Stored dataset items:
++++++++
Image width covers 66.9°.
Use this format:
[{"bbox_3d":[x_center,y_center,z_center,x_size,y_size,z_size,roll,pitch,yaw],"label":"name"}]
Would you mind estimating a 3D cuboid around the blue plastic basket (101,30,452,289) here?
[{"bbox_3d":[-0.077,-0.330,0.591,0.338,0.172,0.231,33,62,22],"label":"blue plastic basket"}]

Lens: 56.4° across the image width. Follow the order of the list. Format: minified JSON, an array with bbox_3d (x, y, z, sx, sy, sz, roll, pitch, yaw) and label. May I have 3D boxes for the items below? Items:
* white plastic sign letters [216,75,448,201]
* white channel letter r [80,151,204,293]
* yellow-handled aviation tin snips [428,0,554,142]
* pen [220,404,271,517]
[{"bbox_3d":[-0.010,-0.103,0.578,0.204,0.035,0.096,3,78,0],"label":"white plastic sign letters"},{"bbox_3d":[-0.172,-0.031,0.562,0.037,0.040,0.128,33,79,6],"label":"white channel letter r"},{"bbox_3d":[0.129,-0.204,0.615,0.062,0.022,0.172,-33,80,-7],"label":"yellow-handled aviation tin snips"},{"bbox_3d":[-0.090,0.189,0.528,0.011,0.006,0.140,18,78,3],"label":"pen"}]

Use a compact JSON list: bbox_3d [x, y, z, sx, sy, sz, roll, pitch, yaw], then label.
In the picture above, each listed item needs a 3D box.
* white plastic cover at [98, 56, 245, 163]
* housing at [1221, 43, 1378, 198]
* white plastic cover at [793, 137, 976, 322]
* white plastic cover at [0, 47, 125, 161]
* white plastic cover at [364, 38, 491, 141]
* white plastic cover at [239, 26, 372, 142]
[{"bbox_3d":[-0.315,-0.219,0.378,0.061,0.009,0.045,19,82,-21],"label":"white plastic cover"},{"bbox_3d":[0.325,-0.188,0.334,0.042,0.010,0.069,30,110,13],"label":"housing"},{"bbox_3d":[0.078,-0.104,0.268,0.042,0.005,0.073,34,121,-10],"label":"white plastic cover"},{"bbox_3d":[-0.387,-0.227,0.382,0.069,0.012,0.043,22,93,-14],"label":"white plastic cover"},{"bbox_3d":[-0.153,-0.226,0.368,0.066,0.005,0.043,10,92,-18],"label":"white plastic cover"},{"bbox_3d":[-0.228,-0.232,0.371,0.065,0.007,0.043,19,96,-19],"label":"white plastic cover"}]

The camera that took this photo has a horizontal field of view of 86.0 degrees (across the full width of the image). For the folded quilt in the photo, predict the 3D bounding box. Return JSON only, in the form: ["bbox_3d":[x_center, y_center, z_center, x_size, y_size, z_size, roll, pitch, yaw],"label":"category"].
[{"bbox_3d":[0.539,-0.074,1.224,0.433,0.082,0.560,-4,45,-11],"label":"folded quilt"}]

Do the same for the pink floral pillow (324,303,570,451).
++++++++
- [Exercise details]: Each line from the one with "In the picture" through the end of the records above should be written out exactly. No other line should appear.

- [Solution to the problem]:
In the picture above, each listed item needs a 3D box.
* white plastic cover at [98, 56, 245, 163]
* housing at [1221, 43, 1378, 198]
* white plastic cover at [793, 137, 976, 322]
* white plastic cover at [0, 47, 125, 161]
* white plastic cover at [364, 38, 491, 141]
* white plastic cover at [239, 26, 372, 142]
[{"bbox_3d":[-0.315,-0.219,0.378,0.061,0.009,0.045,19,82,-21],"label":"white plastic cover"},{"bbox_3d":[0.325,-0.188,0.334,0.042,0.010,0.069,30,110,13],"label":"housing"},{"bbox_3d":[0.078,-0.104,0.268,0.042,0.005,0.073,34,121,-10],"label":"white plastic cover"},{"bbox_3d":[-0.387,-0.227,0.382,0.069,0.012,0.043,22,93,-14],"label":"white plastic cover"},{"bbox_3d":[-0.153,-0.226,0.368,0.066,0.005,0.043,10,92,-18],"label":"white plastic cover"},{"bbox_3d":[-0.228,-0.232,0.371,0.065,0.007,0.043,19,96,-19],"label":"white plastic cover"}]

The camera that took this photo has a horizontal field of view of 86.0 degrees (across the full width of the image). For the folded quilt in the photo, predict the 3D bounding box. Return JSON only, in the form: ["bbox_3d":[x_center, y_center, z_center, x_size, y_size, z_size, roll, pitch, yaw],"label":"category"].
[{"bbox_3d":[0.539,-0.074,1.224,0.433,0.082,0.560,-4,45,-11],"label":"folded quilt"}]

Do the same for the pink floral pillow (324,303,570,451).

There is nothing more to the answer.